The crime of fronting is on the rise, according to the latest figures from the Finance & Leasing Association (FLA).
They say that the practice which involves someone with a good credit record applying for motor finance, although the car is used by a driver who has a poor credit record or cannot get insurance is often an organised crime. Criminals use a stolen identity to fool lenders into approving a finance agreement for a car that is driven by someone else.
Companies assess the risk of providing finance to a driver based on their credit record as well as their driving record. A driver who has previously committed a motoring offence or cannot get insurance poses a risk to lenders and may be turned down.
However, despite the rise in fronted crime, the value of all motor fraud cases in the third quarter of 2010 was 3.1 million, down by 17.7% on the same period last year.
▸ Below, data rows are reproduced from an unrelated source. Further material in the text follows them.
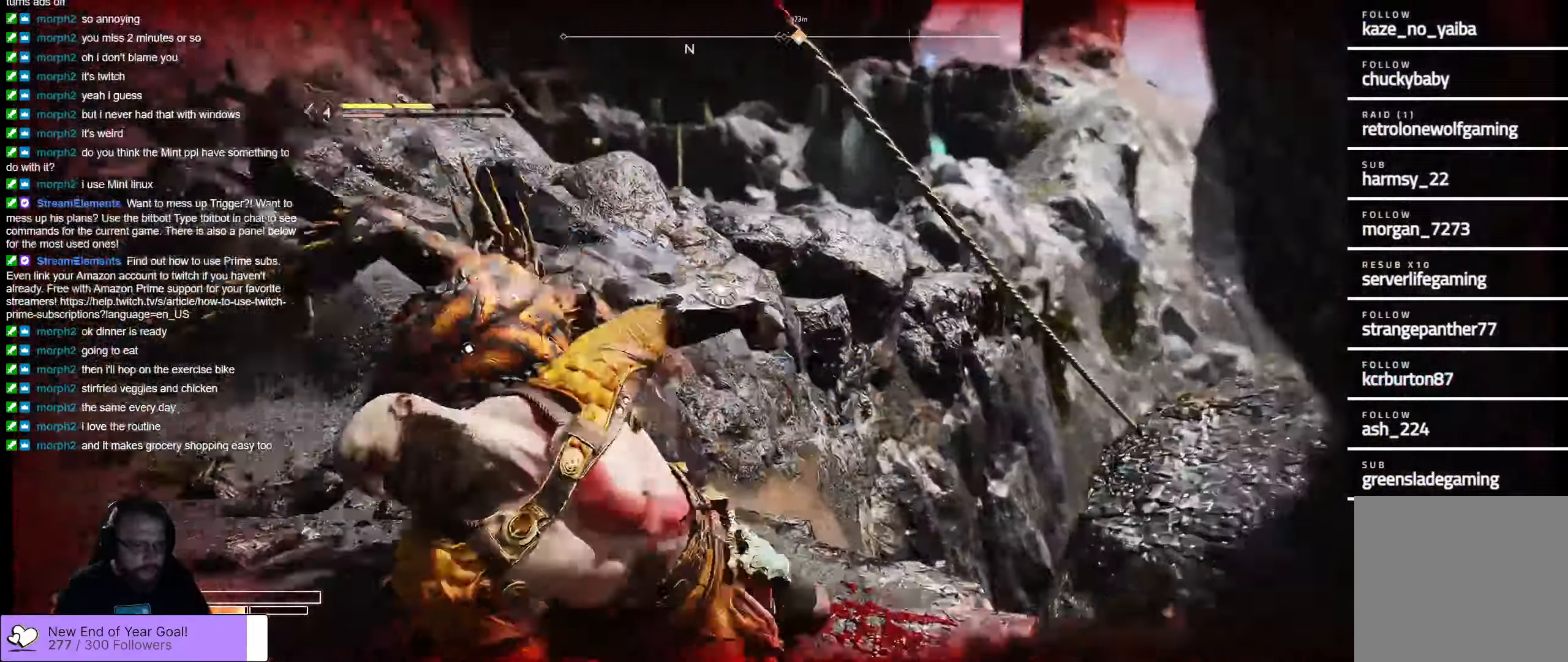
{"dt_ms": 500, "buttons": ["L1", "L3"], "left_stick": "up-left", "right_stick": "center", "events": [[100, "R1", "up"], [167, "L1", "down"], [250, "L3", "down"]]}
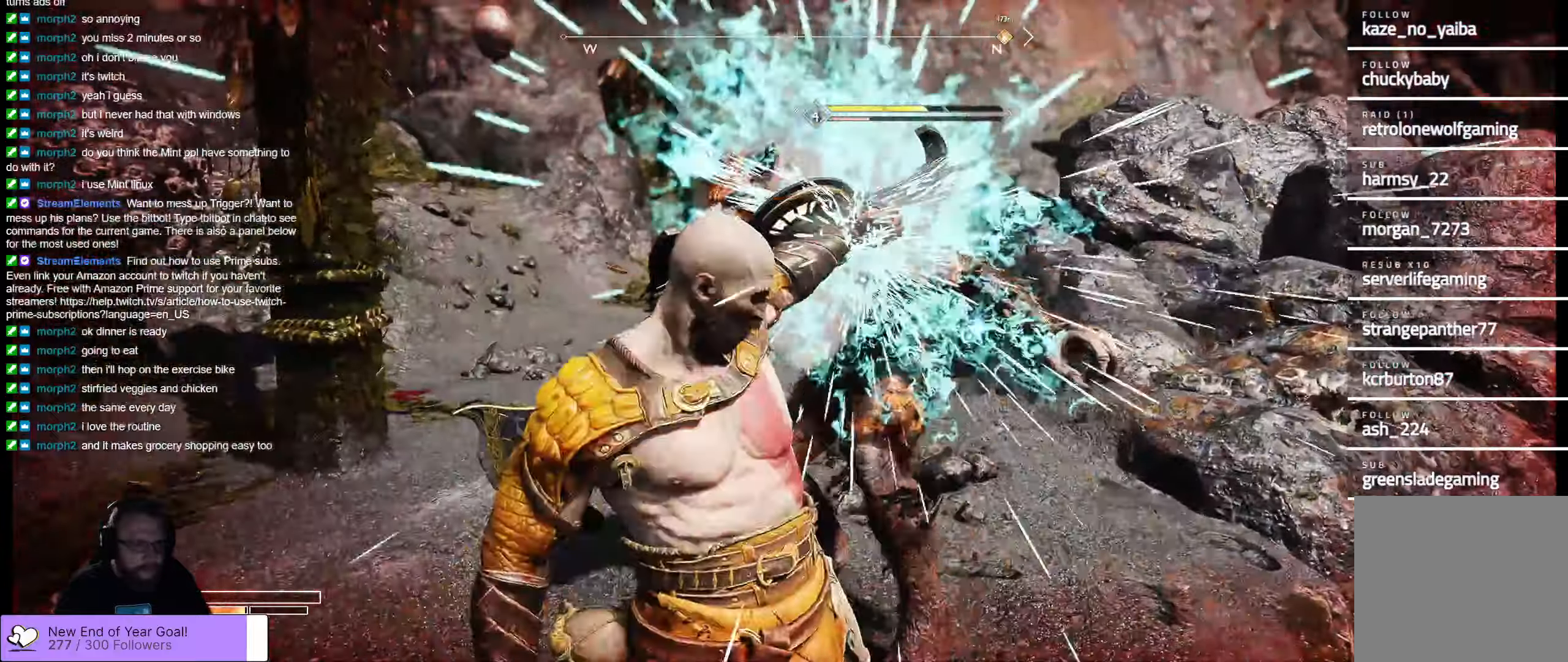
{"dt_ms": 500, "buttons": [], "left_stick": "up-left", "right_stick": "center", "events": [[83, "A", "down"], [83, "right_stick", "up-right"], [200, "A", "up"], [200, "right_stick", "center"], [300, "L1", "up"], [300, "L3", "up"]]}
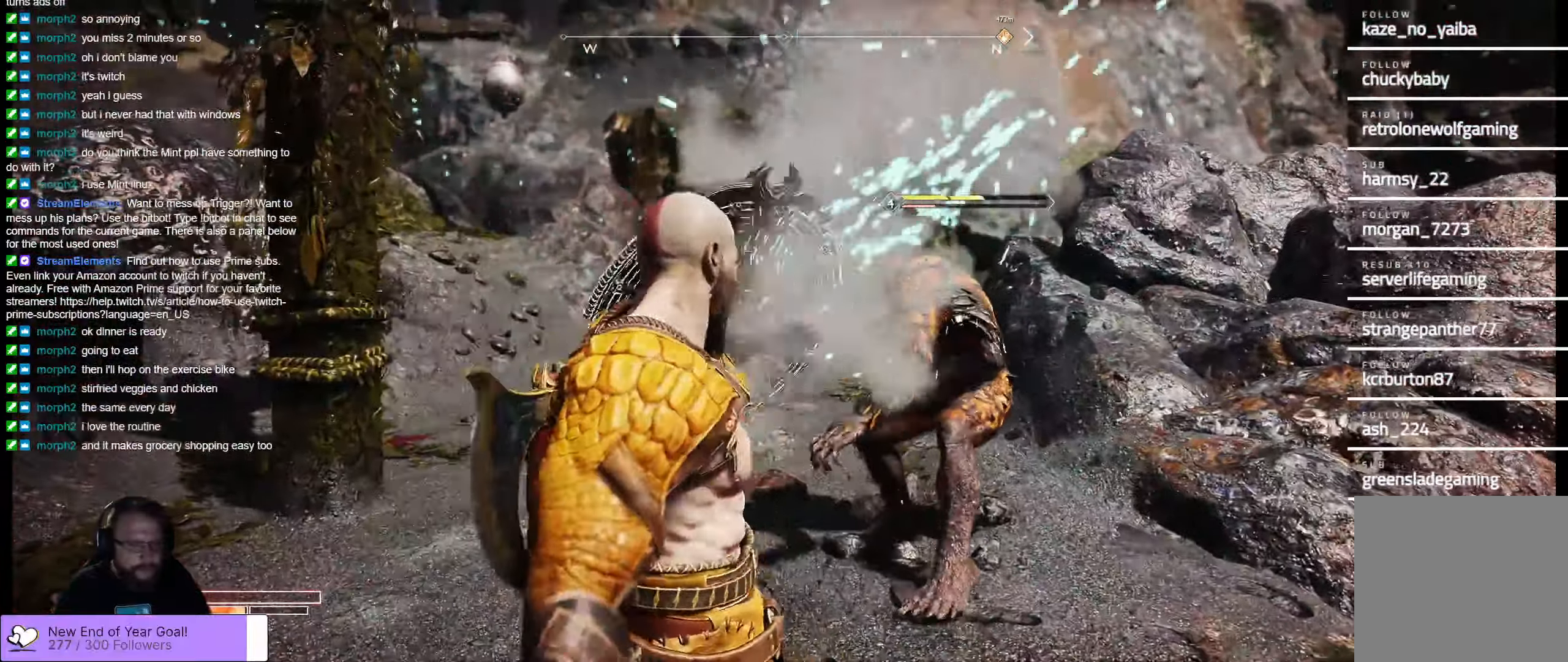
{"dt_ms": 500, "buttons": [], "left_stick": "up-right", "right_stick": "center", "events": [[33, "left_stick", "up"], [117, "R1", "down"], [167, "left_stick", "up-right"], [200, "R1", "up"], [267, "R1", "down"], [333, "R1", "up"], [433, "R1", "down"], [483, "R1", "up"]]}
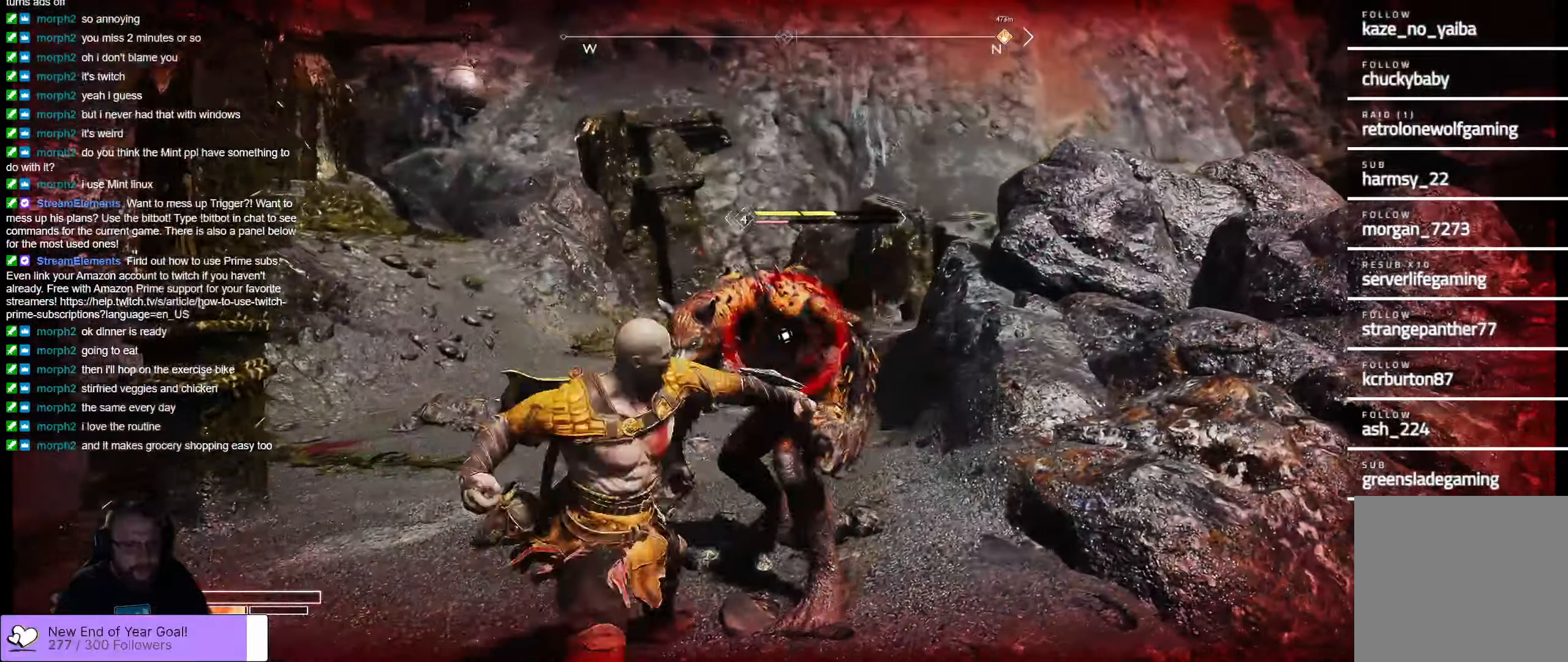
{"dt_ms": 500, "buttons": ["R1"], "left_stick": "center", "right_stick": "center", "events": [[50, "R1", "down"], [117, "R1", "up"], [150, "R1", "down"], [267, "R1", "up"], [333, "R1", "down"], [433, "R1", "up"], [433, "left_stick", "center"], [483, "R1", "down"]]}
There were 188 cases of motor fraud in the third quarter, a drop of almost 24% on the same period in 2009.
In the 12 months to September 2010, FLA members prevented over 10,000 cases of suspected or attempted fraud and saved at least 125 million. At the same time, the number of recovered cars linked to fraud cases was the highest in three years.
Paul Harrison, the FLAs head of motor finance, said: Motor finance companies are winning the fight against fraud through closer co-operation and partnerships with the police. Criminals are always finding new ways to beat the system, though. Fronted finance agreements are on the rise, but lenders are determined to protect innocent motorists by developing new procedures to clamp down on offenders.